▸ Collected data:
________________

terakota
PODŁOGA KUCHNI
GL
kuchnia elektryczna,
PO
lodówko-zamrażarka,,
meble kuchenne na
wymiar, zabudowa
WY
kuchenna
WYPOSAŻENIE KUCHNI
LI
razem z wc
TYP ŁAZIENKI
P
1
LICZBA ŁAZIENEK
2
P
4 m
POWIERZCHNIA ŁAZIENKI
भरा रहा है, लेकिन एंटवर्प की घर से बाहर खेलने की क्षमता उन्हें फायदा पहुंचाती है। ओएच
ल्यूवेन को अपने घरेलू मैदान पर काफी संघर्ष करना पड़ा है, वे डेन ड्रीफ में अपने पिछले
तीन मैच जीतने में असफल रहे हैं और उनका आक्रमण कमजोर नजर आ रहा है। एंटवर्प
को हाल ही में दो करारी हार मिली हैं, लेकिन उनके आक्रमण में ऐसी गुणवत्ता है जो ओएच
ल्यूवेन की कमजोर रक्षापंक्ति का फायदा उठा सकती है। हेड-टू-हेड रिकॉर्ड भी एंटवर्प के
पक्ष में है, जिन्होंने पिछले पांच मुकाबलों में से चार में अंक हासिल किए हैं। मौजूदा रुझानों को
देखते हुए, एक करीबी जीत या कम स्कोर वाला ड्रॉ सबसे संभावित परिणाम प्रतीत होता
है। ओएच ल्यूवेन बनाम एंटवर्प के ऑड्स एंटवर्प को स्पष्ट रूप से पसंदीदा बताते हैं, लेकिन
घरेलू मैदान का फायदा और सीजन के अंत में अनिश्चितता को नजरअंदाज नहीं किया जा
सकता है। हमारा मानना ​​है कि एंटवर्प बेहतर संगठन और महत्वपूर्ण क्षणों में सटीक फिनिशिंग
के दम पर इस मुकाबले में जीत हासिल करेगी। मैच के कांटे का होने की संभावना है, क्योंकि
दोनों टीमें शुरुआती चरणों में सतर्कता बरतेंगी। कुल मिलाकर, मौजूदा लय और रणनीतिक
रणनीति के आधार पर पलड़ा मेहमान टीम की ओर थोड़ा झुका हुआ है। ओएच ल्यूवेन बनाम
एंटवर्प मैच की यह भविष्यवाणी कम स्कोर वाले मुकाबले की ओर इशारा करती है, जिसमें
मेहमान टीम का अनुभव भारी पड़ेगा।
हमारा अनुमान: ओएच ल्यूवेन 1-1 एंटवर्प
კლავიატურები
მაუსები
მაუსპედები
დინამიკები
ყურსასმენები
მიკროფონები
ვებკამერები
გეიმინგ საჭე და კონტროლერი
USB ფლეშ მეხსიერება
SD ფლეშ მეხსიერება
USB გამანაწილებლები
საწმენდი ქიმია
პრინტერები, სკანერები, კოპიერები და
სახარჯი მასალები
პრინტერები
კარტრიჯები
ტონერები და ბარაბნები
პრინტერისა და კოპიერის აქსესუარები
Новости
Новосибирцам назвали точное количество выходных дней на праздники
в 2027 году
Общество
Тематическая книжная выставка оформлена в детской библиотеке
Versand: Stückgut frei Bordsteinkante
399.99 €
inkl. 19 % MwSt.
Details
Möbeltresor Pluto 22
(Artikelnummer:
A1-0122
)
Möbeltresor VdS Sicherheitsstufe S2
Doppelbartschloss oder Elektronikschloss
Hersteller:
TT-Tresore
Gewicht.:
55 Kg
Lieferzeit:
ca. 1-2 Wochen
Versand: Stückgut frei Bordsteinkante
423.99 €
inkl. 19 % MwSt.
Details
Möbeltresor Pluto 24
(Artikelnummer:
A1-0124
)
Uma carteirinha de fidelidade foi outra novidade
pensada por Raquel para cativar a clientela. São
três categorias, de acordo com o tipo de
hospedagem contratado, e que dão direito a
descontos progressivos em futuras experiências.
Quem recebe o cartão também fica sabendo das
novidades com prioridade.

________________

▸ Required work: Find the lines in the records that contain the word "ŁAZIENKI", then copy every one of them.

▸ Your response:
TYP ŁAZIENKI
POWIERZCHNIA ŁAZIENKI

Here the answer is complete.